The state’s $13.7 billion budget bill, a 184-page behemoth approved by the Legislature earlier this month, contains more than just a list of appropriations. It contains a list of provisos — amendments tacked on by legislators, sometimes near the end of the budget process, often anonymously — that define or otherwise restrict how appropriations can be spent.
This practice has become a fairly routine part of legislating, but it deserves closer critical attention.
Provisos can be added in conference committee, without a public vetting. They can reflect the collective wisdom of the Legislature, arrived at after due deliberation, in setting spending priorities. Or they can reflect the agenda of an individual legislator or legislators, with baffling and unsound results.
Case in point: The budget contains $48.6 million in bond funding for the University of Hawaii to spend on deferred maintenance projects — less than half what UH originally requested to pay for this critical need. The funding comes in a lump sum, allowing UH, at least in theory, to decide how to spend it.
However, as reported by the Star-Advertiser’s Nanea Kalani, there is a proviso:
The money “shall not be expended for the College of Education if the College of Education remains at the University of Hawaii at Manoa.” Furthermore, UH may not spend $3 million of the money “until the university establishes and implements a master plan” for transitioning students from high schools and community colleges to the state’s four-year institutions.
In other words, to spend the $48.6 million freely, UH will have to achieve two complex tasks in short order: Move the College of Education out of Manoa and establish a master matriculation plan for the entire UH system.
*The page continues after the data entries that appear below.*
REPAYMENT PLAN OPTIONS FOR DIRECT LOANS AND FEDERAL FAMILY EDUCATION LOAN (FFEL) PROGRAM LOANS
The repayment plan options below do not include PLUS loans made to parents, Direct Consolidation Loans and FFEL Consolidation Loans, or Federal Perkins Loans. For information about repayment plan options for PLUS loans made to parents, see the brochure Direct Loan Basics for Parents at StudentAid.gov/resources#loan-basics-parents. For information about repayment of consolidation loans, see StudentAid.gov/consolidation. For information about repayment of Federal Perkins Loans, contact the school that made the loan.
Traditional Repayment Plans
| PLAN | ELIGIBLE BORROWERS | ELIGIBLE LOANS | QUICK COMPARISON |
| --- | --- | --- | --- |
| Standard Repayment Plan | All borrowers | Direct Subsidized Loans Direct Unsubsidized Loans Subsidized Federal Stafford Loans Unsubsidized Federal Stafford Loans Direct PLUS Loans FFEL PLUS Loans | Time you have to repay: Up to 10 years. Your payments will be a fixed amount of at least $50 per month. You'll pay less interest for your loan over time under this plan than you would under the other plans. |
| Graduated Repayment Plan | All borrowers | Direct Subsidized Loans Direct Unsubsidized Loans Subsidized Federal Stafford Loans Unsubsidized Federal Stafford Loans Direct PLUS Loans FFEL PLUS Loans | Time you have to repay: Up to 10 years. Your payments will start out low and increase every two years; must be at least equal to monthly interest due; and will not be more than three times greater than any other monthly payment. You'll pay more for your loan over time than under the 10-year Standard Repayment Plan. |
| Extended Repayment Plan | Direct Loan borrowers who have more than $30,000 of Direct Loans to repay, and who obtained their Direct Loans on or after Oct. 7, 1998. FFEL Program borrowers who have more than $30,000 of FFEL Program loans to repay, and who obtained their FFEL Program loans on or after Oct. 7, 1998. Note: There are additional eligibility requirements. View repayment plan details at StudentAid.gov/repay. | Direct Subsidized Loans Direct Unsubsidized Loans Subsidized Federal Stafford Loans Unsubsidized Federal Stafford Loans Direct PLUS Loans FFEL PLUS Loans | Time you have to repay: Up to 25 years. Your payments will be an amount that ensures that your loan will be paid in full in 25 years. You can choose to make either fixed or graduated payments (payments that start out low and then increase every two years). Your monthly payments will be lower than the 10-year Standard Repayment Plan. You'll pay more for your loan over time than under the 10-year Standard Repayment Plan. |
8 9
Setting aside the obvious logical fallacy — why would UH spend maintenance funds on the College of Education if it needs to be moved? — the proviso demonstrates how the process can be misused. It won’t move the college or generate a master plan. It will simply keep UH from spending that money.
Moving the College of Education out of Manoa to, say, West Oahu, would be a daunting endeavor, even if it were a good idea, which it’s not.
The college’s students must take courses in other disciplines that are available at Manoa, but not at West Oahu. There are more than 500 kinesiology and rehabilitation sciences students who use Manoa’s athletics facilities, also not available at West Oahu. The University Lab School, a K-12 charter school, provides critical training for College of Education students.
A master matriculation plan makes more sense. Students moving to one of UH’s four-year institutions should be able to transfer seamlessly, regardless of which high school or community college they come from. The Board of Regents has already tasked UH President David Lassner to come up with such a plan. But obviously, it will take time — certainly longer than a one-year appropriation will last.
Regardless, what does any of this have to do with deferred maintenance? Nothing, of course.
What the proviso does do is put UH on notice.
For example, UH had intended to use some of this year’s appropriation to tear down two obsolete and unused College of Education buildings, at a cost of about $600,000 to $700,000. But even if another source of funds was found for the work, UH officials may feel constrained to act, in the interest of maintaining good relations with legislators armed with the power of the purse — and the proviso.
And while this process may appeal to lawmakers who want to exert their influence, it’s a poor way to manage a multibillion-dollar budget. They should use more discretion and good common sense.